We can also use graphics to check suspicious relationships.

  • Remove the column of the model matrix \(\mathbf{X}\) corresponding to explanatory variable \(X_j\) to obtain \(\mathbf{X}_{-j}\)
    • fit a regression of \(\boldsymbol{y}\) as a function of \(\mathbf{X}_{-j}\)
    • fit a linear regression of \(\boldsymbol{X}_j\) as a function of \(\mathbf{X}_{-j}\)
    • plot both residuals. The regression slope is exactly \(\beta_j\).

Added variable plots for Bixi multicollinearity data

car::avPlots(linmod4_bixicoll, id = FALSE)

Figure 1: Added variable plots for Bixi collinearity data. Both are collinear and show no relationship once either is included.

Example - added variable plots

data(college, package = "hecstatmod")
linmod1_college <- lm(
  salary ~ rank + field + sex + service + years,
  data = college)
car::avPlots(linmod1_college, terms = ~service + years, id = FALSE)

Figure 2: Added variable plots for years of service and years since PhD. Both are collinear and show no relationship once either is included.

Confounding variable

A confounder is a variable \(C\) that is associated with both the response \(Y\) and an explanatory variable \(X\) of interest.

flowchart TD
    A("explanatory") --> B("response")
    C("confounder") --> A & B
    style A color:#FFFFFF, fill:#AA00FF, stroke:#AA00FF
    style B color:#FFFFFF, stroke:#00C853, fill:#00C853
    style C color:#FFFFFF, stroke:#2962FF, fill:#2962FF

The confounding variable \(C\) can bias the observed relationship between \(X\) and \(Y\), thus complicating the interpretations and conclusions of our analyses.

Example of confounder

The academic rank of professors is correlated with sex, because there are fewer women who are full professors and the latter are on average better paid.

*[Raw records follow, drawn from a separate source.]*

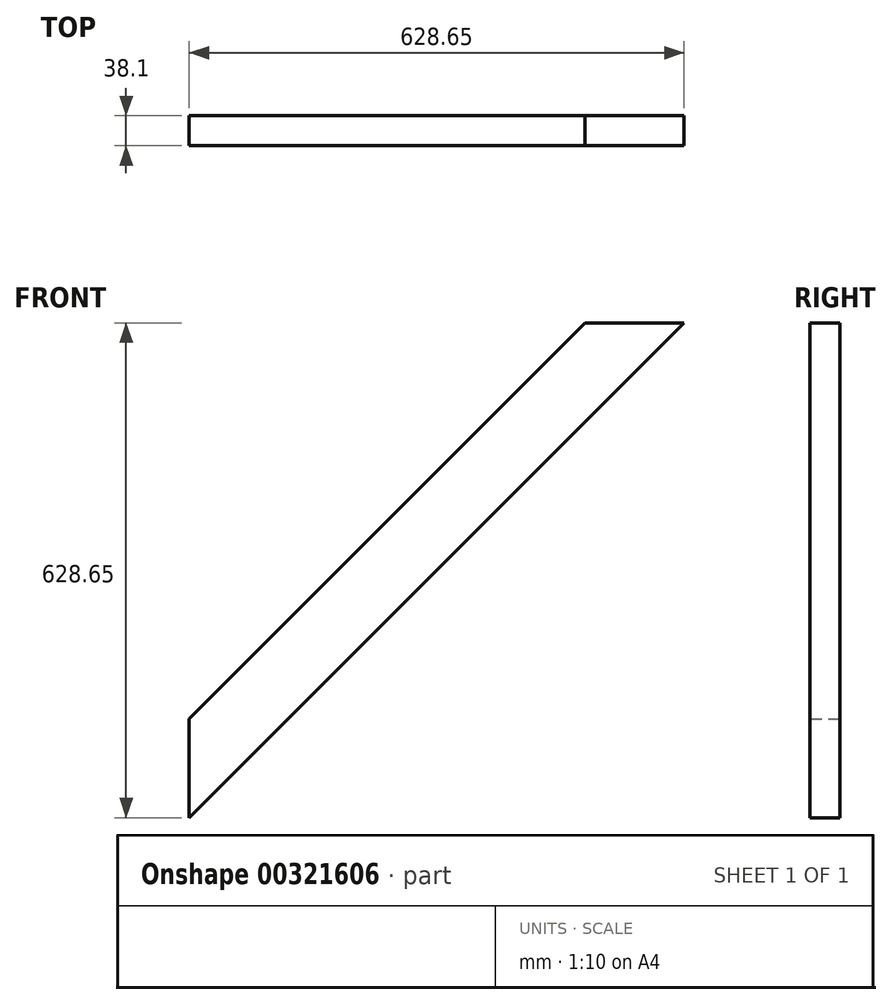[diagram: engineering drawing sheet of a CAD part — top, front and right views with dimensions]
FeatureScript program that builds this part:
annotation { "Feature Type Name" : "Feature", "Feature Type Description" : "" }
export const myFeature = defineFeature(function(context is Context, id is Id, definition is map)
    precondition{}
    {
        {
            var Q0;
            Q0=qCreatedBy(makeId("Front.planeOp"),FACE);
            var sketch = newSketch(context, id + "F0", { "sketchPlane" : qUnion([Q0])});
            skLineSegment(sketch, "E0", {"start": v(359.07, 357.2) * mm, "end": v(233.34, 357.2) * mm});
            skLineSegment(sketch, "E1", {"start": v(233.34, 357.2) * mm, "end": v(-269.58, -145.72) * mm});
            skLineSegment(sketch, "E2", {"start": v(-269.58, -145.72) * mm, "end": v(-269.58, -271.45) * mm});
            skLineSegment(sketch, "E3", {"start": v(-269.58, -271.45) * mm, "end": v(359.07, 357.2) * mm});
            skSolve(sketch);
        }
        {
            var Q0;
            Q0=makeQuery(id+"F0.imprint","IMPRINT",FACE,{"disambiguationData":[TD([[makeQuery(id+"F0.imprint","IMPRINT",EDGE,{"derivedFrom":sQuery(id+"F0.wireOp",EDGE,"E0")}),1.0]])]});
            extrude(context, id + "F1", {"entities" : qUnion([Q0]), "depth" : 38.1 * mm});
        }
    });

The variable rank is a confounder for the effect of sex.

Table 1: Coefficients for the college salary data, for models with sex and without/with rank.
coef. std. error stat p value
intercept 115.1 1.59 72.50 < .001
sex [woman] -14.1 5.06 -2.78 .006
coef. std. error stat p value
intercept 81.59 2.96 27.56 < .001
sex [woman] -4.94 4.03 -1.23 .220
rank [associate] 13.06 4.13 3.16 .002
rank [full] 45.52 3.25 14.00 < .001

Stratification and regression adjustment.

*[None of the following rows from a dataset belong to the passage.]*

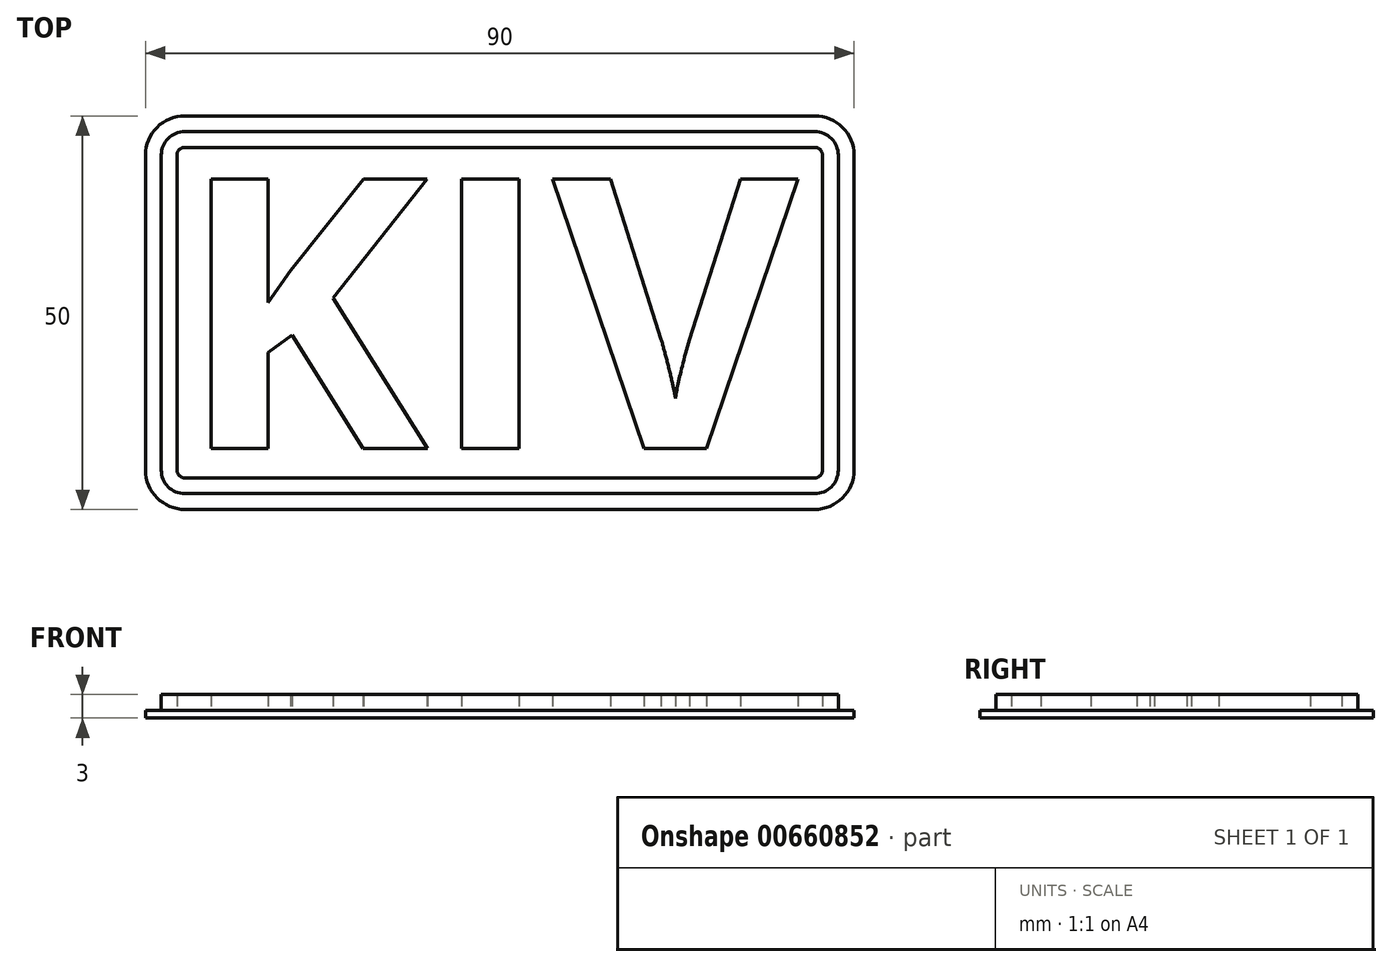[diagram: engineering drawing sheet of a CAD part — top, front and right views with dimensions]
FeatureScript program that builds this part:
annotation { "Feature Type Name" : "Feature", "Feature Type Description" : "" }
export const myFeature = defineFeature(function(context is Context, id is Id, definition is map)
    precondition{}
    {
        {
            assignVariable(context, id + "F0", {"variableType" : VariableType.LENGTH, "name" : "st", "lengthValue" : 1 * mm});
        }
        {
            assignVariable(context, id + "F1", {"variableType" : VariableType.LENGTH, "name" : "ft", "lengthValue" : 2 * mm});
        }
        {
            var Q0;
            Q0=qCreatedBy(makeId("Top.planeOp"),FACE);
            var sketch = newSketch(context, id + "F2", { "sketchPlane" : qUnion([Q0])});
            skLineSegment(sketch, "E0.bottom", {"start": v(-40, 25) * mm, "end": v(40, 25) * mm});
            skLineSegment(sketch, "E0.top", {"start": v(-40, -25) * mm, "end": v(40, -25) * mm});
            skLineSegment(sketch, "E0.left", {"start": v(-45, 20) * mm, "end": v(-45, -20) * mm});
            skLineSegment(sketch, "E0.right", {"start": v(45, 20) * mm, "end": v(45, -20) * mm});
            skPoint(sketch, "E1", {"position": v(0, 25) * mm});
            skPoint(sketch, "E2", {"position": v(-45, 0) * mm});
            skPoint(sketch, "E3.visualSharp", {"position": v(-45, 25) * mm});
            skArc(sketch, "E3.filletArc", {"start": v(-40, 25) * mm, "mid": v(-43.54, 23.54) * mm, "end": v(-45, 20) * mm});
            skPoint(sketch, "E4.visualSharp", {"position": v(45, 25) * mm});
            skArc(sketch, "E4.filletArc", {"start": v(45, 20) * mm, "mid": v(43.54, 23.54) * mm, "end": v(40, 25) * mm});
            skPoint(sketch, "E5.visualSharp", {"position": v(45, -25) * mm});
            skArc(sketch, "E5.filletArc", {"start": v(40, -25) * mm, "mid": v(43.54, -23.54) * mm, "end": v(45, -20) * mm});
            skPoint(sketch, "E6.visualSharp", {"position": v(-45, -25) * mm});
            skArc(sketch, "E6.filletArc", {"start": v(-45, -20) * mm, "mid": v(-43.54, -23.54) * mm, "end": v(-40, -25) * mm});
            skSolve(sketch);
        }
        {
            var Q0;
            Q0=qSketchRegion(id+"F2",true);
            extrude(context, id + "F3", {"entities" : qUnion([Q0]), "depth" : getVariable(context, 'st'), "offsetDistance" : 25 * mm});
        }
        {
            var Q0;
            Q0=makeQuery(id+"F3.opExtrude","CAP_FACE",FACE,{"disambiguationData":[OSD([sQuery(id+"F2.wireOp",EDGE,"E0.bottom"),sQuery(id+"F2.wireOp",EDGE,"E0.top"),sQuery(id+"F2.wireOp",EDGE,"E0.left"),sQuery(id+"F2.wireOp",EDGE,"E0.right"),sQuery(id+"F2.wireOp",EDGE,"E3.filletArc"),sQuery(id+"F2.wireOp",EDGE,"E4.filletArc"),sQuery(id+"F2.wireOp",EDGE,"E5.filletArc"),sQuery(id+"F2.wireOp",EDGE,"E6.filletArc")])],"isStart":false});
            var sketch = newSketch(context, id + "F4", { "sketchPlane" : qUnion([Q0])});
            skArc(sketch, "E7.0", {"start": v(-40, 23) * mm, "mid": v(-42.12, 22.12) * mm, "end": v(-43, 20) * mm});
            skLineSegment(sketch, "E7.1", {"start": v(-40, 23) * mm, "end": v(40, 23) * mm});
            skLineSegment(sketch, "E7.2", {"start": v(-43, 20) * mm, "end": v(-43, -20) * mm});
            skArc(sketch, "E7.3", {"start": v(43, 20) * mm, "mid": v(42.12, 22.12) * mm, "end": v(40, 23) * mm});
            skArc(sketch, "E7.4", {"start": v(-43, -20) * mm, "mid": v(-42.12, -22.12) * mm, "end": v(-40, -23) * mm});
            skLineSegment(sketch, "E7.5", {"start": v(-40, -23) * mm, "end": v(40, -23) * mm});
            skArc(sketch, "E7.6", {"start": v(40, -23) * mm, "mid": v(42.12, -22.12) * mm, "end": v(43, -20) * mm});
            skLineSegment(sketch, "E7.7", {"start": v(43, 20) * mm, "end": v(43, -20) * mm});
            skArc(sketch, "E8.0", {"start": v(-40, 21) * mm, "mid": v(-40.7, 20.7) * mm, "end": v(-41, 20) * mm});
            skLineSegment(sketch, "E8.1", {"start": v(-40, 21) * mm, "end": v(40, 21) * mm});
            skLineSegment(sketch, "E8.2", {"start": v(-41, 20) * mm, "end": v(-41, -20) * mm});
            skArc(sketch, "E8.3", {"start": v(41, 20) * mm, "mid": v(40.7, 20.7) * mm, "end": v(40, 21) * mm});
            skArc(sketch, "E8.4", {"start": v(-41, -20) * mm, "mid": v(-40.7, -20.7) * mm, "end": v(-40, -21) * mm});
            skLineSegment(sketch, "E8.5", {"start": v(-40, -21) * mm, "end": v(40, -21) * mm});
            skArc(sketch, "E8.6", {"start": v(40, -21) * mm, "mid": v(40.7, -20.7) * mm, "end": v(41, -20) * mm});
            skLineSegment(sketch, "E8.7", {"start": v(41, 20) * mm, "end": v(41, -20) * mm});
            skText(sketch, "E9", { "text": "KIV", "fontName": "OpenSans-Bold.ttf"});
            const initialGuessF4  = {"E9": [-0.041, -0.01726, 1, 0, 0.03453]};
            skSetInitialGuess(sketch, initialGuessF4);
            skSolve(sketch);
        }
        {
            var Q0;
            {var subQ5=sQuery(id+"F4.wireOp",EDGE,"E9.sketch_text.stroke-2");Q0=makeQuery(id+"F4.imprint","IMPRINT",FACE,{"disambiguationData":[TD([[makeQuery(id+"F4.imprint","IMPRINT",EDGE,{"derivedFrom":subQ5}),-1.0]])]});}
            var Q1;
            Q1=makeQuery(id+"F4.imprint","IMPRINT",FACE,{"disambiguationData":[TD([[makeQuery(id+"F4.imprint","IMPRINT",EDGE,{"derivedFrom":sQuery(id+"F4.wireOp",EDGE,"E7.0")}),1.0]])]});
            var Q2;
            {var subQ5=sQuery(id+"F4.wireOp",EDGE,"E9.sketch_text.stroke-14");Q2=makeQuery(id+"F4.imprint","IMPRINT",FACE,{"disambiguationData":[TD([[makeQuery(id+"F4.imprint","IMPRINT",EDGE,{"derivedFrom":subQ5}),-1.0]])]});}
            var Q3;
            {var subQ1=sQuery(id+"F4.wireOp",EDGE,"E9.sketch_text.stroke-17");Q3=makeQuery(id+"F4.imprint","IMPRINT",FACE,{"disambiguationData":[TD([[makeQuery(id+"F4.imprint","IMPRINT",EDGE,{"derivedFrom":subQ1}),-1.0]])]});}
            extrude(context, id + "F5", {"entities" : qUnion([Q0, Q1, Q2, Q3]), "operationType" : NewBodyOperationType.ADD, "depth" : getVariable(context, 'ft'), "offsetDistance" : 25 * mm});
        }
    });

How to handle confounding variables? One way of discovering and accounting for a possible confounder is through stratification

  • Compare salary separately for each rank (each rank consists of a stratum).

Or fit both variables in a regression model.

  • We’ll be measuring the effect of sex, adjusting for the other explanatory variables, which are possible confounders.

Experimental vs observational data

Confounders are really only an issue in the context of observational studies.

In experiments, randomization ensures balance across all confounders that could affect \(Y\).

In this case, we can thus make causal interpretations of the effect of \(X\) on \(Y\) without having to adjust for possible confounders.